Sprint versilbert sich seine Schnüffeldienste

US-Silber-Dollar

Loyalität kostet. Der Staat zahlt zuverlässiger als die Kundschaft.

Letzte Woche stand es in den Zeitungen: Der Ständerat hat sich entschieden die Überwachungsmöglichkeiten im Internet zu erweitern. Der Tagesanzeiger titelte: „Der Ständerat will Staatstrojaner„. Jetzt ist es also da, das Gesetz (Revision ÜPF und BÜPF), das den staatlich geprüften Online-Schnüfflern die gleichen netten Spielzeuge gibt, wie den Kollegen in den USA.

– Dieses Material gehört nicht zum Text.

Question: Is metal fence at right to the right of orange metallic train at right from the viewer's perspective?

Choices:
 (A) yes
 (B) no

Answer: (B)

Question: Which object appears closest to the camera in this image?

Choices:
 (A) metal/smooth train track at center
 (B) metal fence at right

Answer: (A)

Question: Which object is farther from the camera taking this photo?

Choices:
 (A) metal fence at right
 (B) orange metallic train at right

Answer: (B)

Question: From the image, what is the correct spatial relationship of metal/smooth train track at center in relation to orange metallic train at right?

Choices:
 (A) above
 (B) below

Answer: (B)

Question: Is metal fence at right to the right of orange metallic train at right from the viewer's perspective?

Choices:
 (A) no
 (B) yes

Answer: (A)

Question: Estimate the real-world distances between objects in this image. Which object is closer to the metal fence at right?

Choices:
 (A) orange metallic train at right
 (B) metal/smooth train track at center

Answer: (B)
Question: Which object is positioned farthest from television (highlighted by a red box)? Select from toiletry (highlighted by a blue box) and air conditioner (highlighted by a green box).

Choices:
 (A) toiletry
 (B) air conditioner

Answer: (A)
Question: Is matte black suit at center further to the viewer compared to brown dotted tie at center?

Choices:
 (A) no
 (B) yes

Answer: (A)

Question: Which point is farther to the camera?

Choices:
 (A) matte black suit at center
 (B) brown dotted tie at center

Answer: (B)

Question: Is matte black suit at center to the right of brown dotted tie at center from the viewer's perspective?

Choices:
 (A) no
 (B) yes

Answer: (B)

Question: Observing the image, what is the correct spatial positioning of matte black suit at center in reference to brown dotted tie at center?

Alles eine Frage der Abfindung
Und was machen die schweizerischen Unternehmen und Interessenverbände, die das Gesetz schon seit vier Jahren auf sich zukommen sehen? Die Internetprovider und Hoster wehren sich zwar noch, dass sie in Zukunft Überwachungsfunktionen für die behördlichen Schlapphüte  übernehmen müssen. Doch den „Kann doch nicht sein, dass wir unsere Kunden überwachen“-Gestus haben sie sich schon längst abgeschminkt. Es stört sie vor allem die Vorratsdatenspeicherung. Wieso? Weil es dabei ums Eingemachte geht: die Kohle.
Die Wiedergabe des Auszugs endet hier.